This repository contains a comprehensive deepfake audio detection system that evaluates the effectiveness of five distinct machine learning models. These models are designed to detect and identify manipulated audio recordings to provide robust and accurate results. The models implemented in this project are:
- RNN: Effective for time-series analysis by learning temporal patterns in audio data.
- CNN: Ideal for extracting spatial features from audio spectrograms for classification.
- Transformer: Employs self-attention for capturing global context in audio sequences.
- wav2vec: A pre-trained model that provides rich audio embeddings, enhancing feature representation.
- RawNet2: Processes raw waveforms for direct end-to-end learning without additional feature extraction.

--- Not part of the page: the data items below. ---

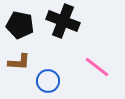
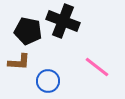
black pentagon: moved 8 px right, 6 px down
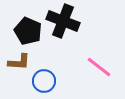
black pentagon: rotated 12 degrees clockwise
pink line: moved 2 px right
blue circle: moved 4 px left
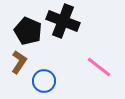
brown L-shape: rotated 60 degrees counterclockwise
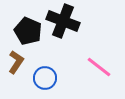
brown L-shape: moved 3 px left
blue circle: moved 1 px right, 3 px up
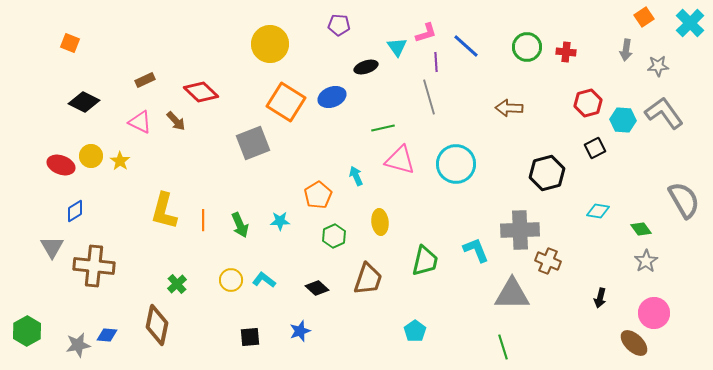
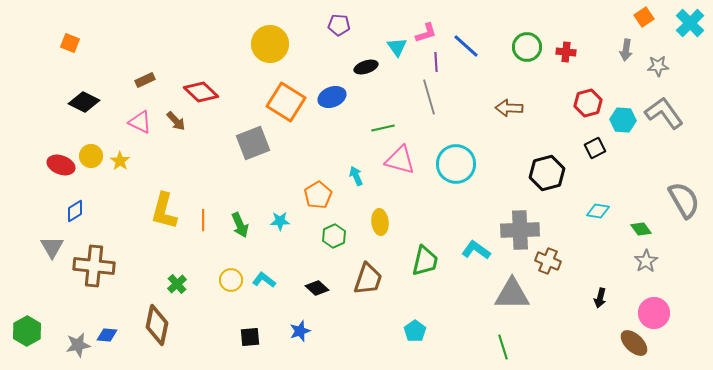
cyan L-shape at (476, 250): rotated 32 degrees counterclockwise
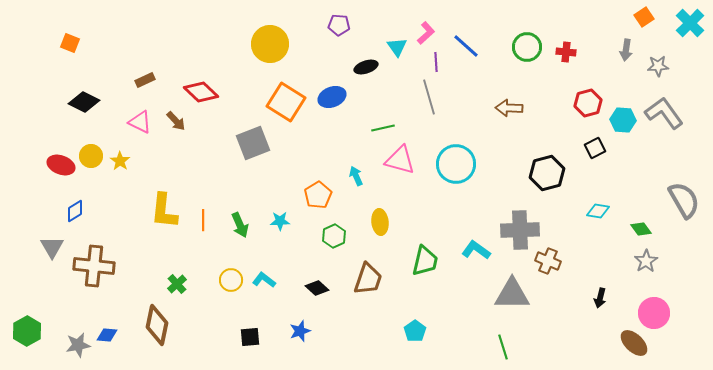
pink L-shape at (426, 33): rotated 25 degrees counterclockwise
yellow L-shape at (164, 211): rotated 9 degrees counterclockwise
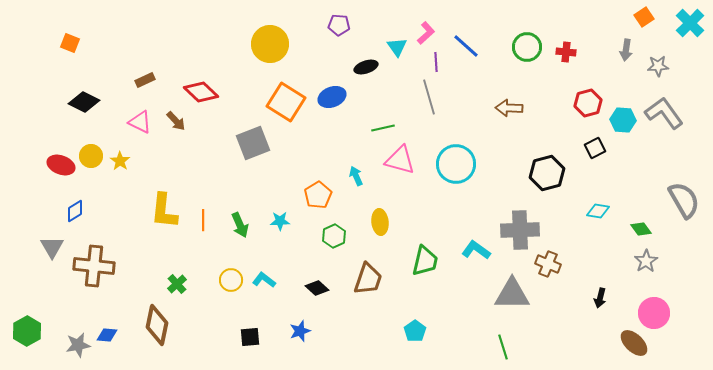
brown cross at (548, 261): moved 3 px down
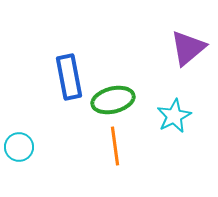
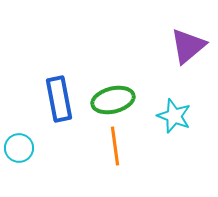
purple triangle: moved 2 px up
blue rectangle: moved 10 px left, 22 px down
cyan star: rotated 24 degrees counterclockwise
cyan circle: moved 1 px down
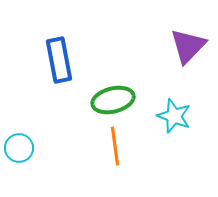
purple triangle: rotated 6 degrees counterclockwise
blue rectangle: moved 39 px up
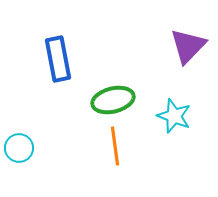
blue rectangle: moved 1 px left, 1 px up
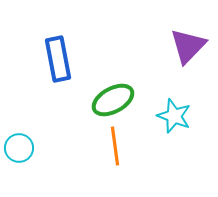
green ellipse: rotated 15 degrees counterclockwise
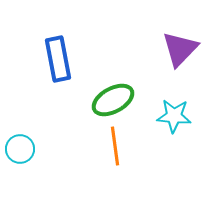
purple triangle: moved 8 px left, 3 px down
cyan star: rotated 16 degrees counterclockwise
cyan circle: moved 1 px right, 1 px down
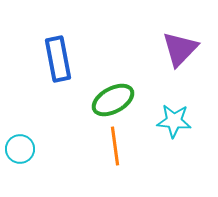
cyan star: moved 5 px down
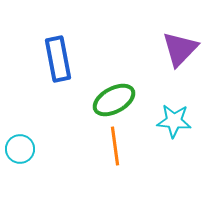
green ellipse: moved 1 px right
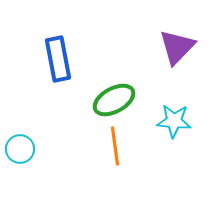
purple triangle: moved 3 px left, 2 px up
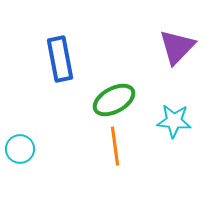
blue rectangle: moved 2 px right
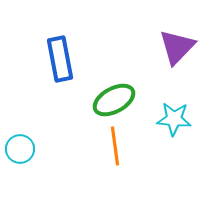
cyan star: moved 2 px up
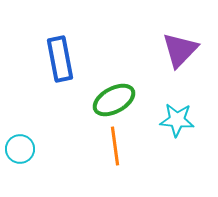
purple triangle: moved 3 px right, 3 px down
cyan star: moved 3 px right, 1 px down
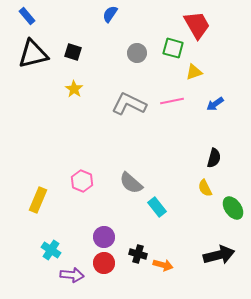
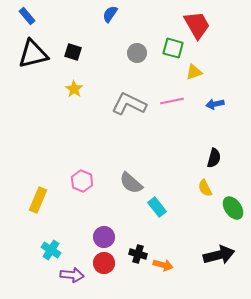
blue arrow: rotated 24 degrees clockwise
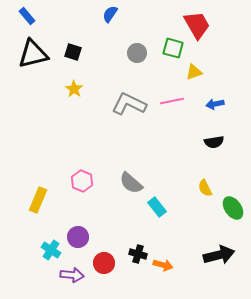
black semicircle: moved 16 px up; rotated 66 degrees clockwise
purple circle: moved 26 px left
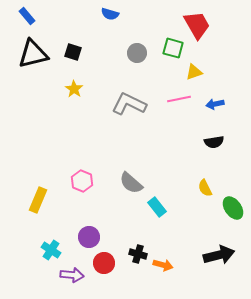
blue semicircle: rotated 108 degrees counterclockwise
pink line: moved 7 px right, 2 px up
purple circle: moved 11 px right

The models are trained and evaluated using a variety of audio representations:
- Mel Spectrograms: Represent audio with a frequency scale that aligns closely with human auditory perception.
- MFCC (Mel-Frequency Cepstral Coefficients): Extracts features that closely mimic the human ear's response.
- VQT (Variable-Q Transform): Provides adaptive resolution for analyzing audio at different frequency bands.
- CQT (Constant-Q Transform): Represents audio with a resolution that matches the perception of musical pitch.
- Log Spectrograms: Logarithmic scaling highlights frequency components to help models identify distinctive audio features.
The project evaluates the models using:
- Accuracy: Overall performance metric.
- F1-Score: Balance between precision and recall.
- AUC (Area Under the Curve): Measures the ability to distinguish between classes.
- EER (Equal Error Rate): Indicates the point where the false acceptance rate equals the false rejection rate.
In The Wild Dataset: https://deepfake-total.com/in_the_wild